- **Information supplied**:
──────────────────────────────
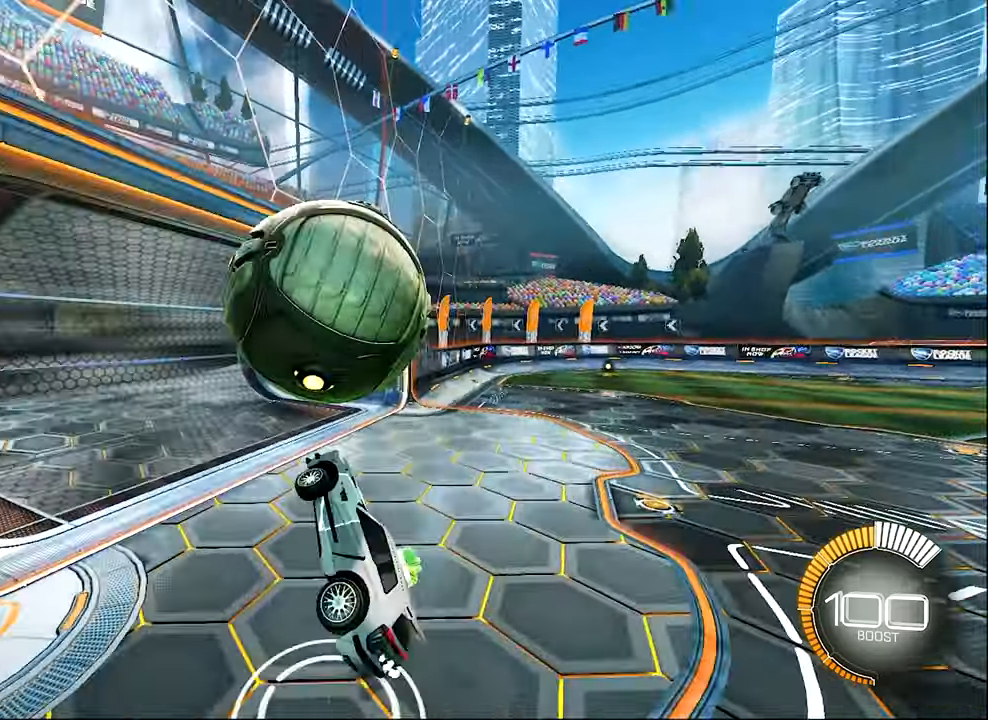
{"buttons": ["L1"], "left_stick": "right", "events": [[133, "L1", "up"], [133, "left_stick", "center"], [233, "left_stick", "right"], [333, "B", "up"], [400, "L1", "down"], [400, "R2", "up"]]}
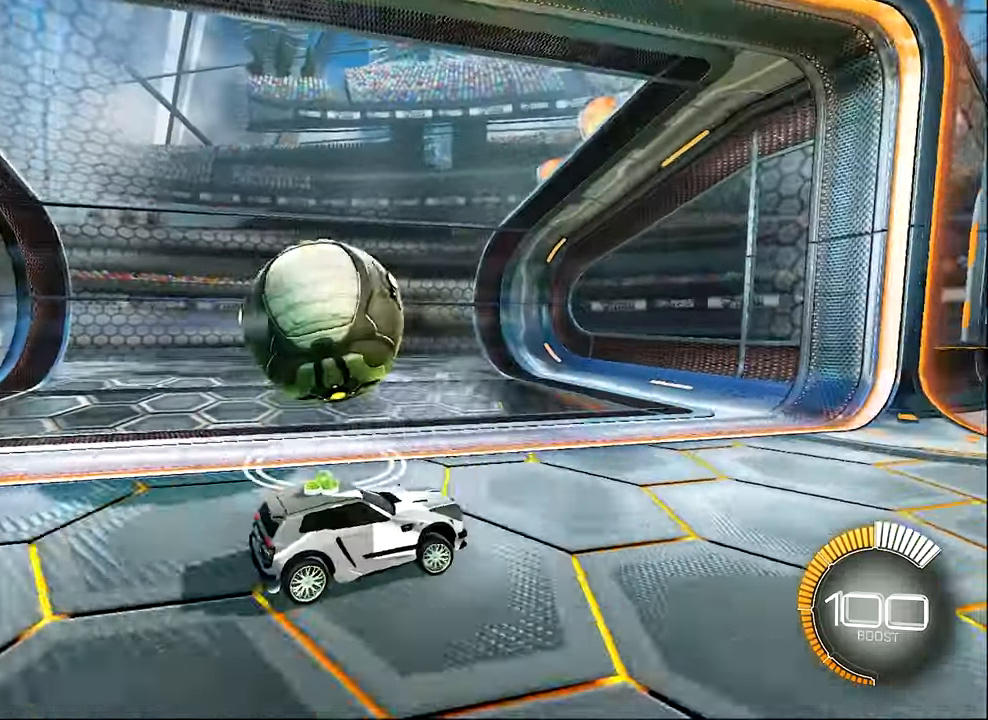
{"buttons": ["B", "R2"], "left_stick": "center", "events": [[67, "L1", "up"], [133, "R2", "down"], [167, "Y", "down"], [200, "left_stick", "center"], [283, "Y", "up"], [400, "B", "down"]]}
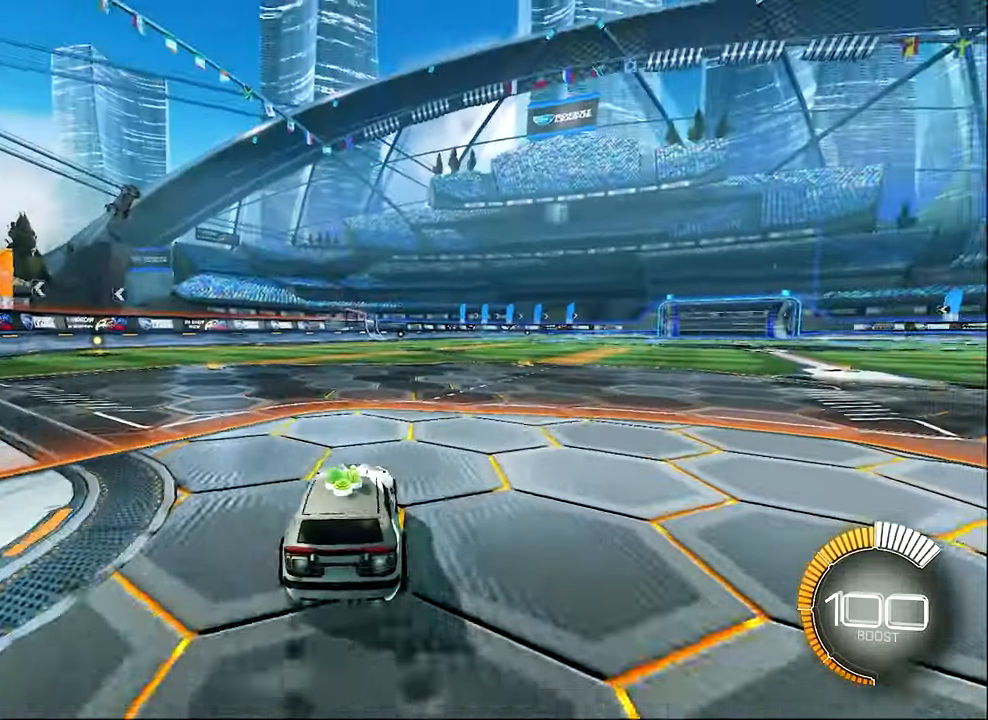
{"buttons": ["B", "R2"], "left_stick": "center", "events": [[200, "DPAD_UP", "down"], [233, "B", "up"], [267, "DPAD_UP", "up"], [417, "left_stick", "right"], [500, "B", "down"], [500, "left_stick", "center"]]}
──────────────────────────────
- **What the task asks**: Copy all the material word for word, minus its pictures.

- **Exercise solution**:
{"buttons": ["L1"], "left_stick": "right", "events": [[133, "L1", "up"], [133, "left_stick", "center"], [233, "left_stick", "right"], [333, "B", "up"], [400, "L1", "down"], [400, "R2", "up"]]}
{"buttons": ["B", "R2"], "left_stick": "center", "events": [[67, "L1", "up"], [133, "R2", "down"], [167, "Y", "down"], [200, "left_stick", "center"], [283, "Y", "up"], [400, "B", "down"]]}
{"buttons": ["B", "R2"], "left_stick": "center", "events": [[200, "DPAD_UP", "down"], [233, "B", "up"], [267, "DPAD_UP", "up"], [417, "left_stick", "right"], [500, "B", "down"], [500, "left_stick", "center"]]}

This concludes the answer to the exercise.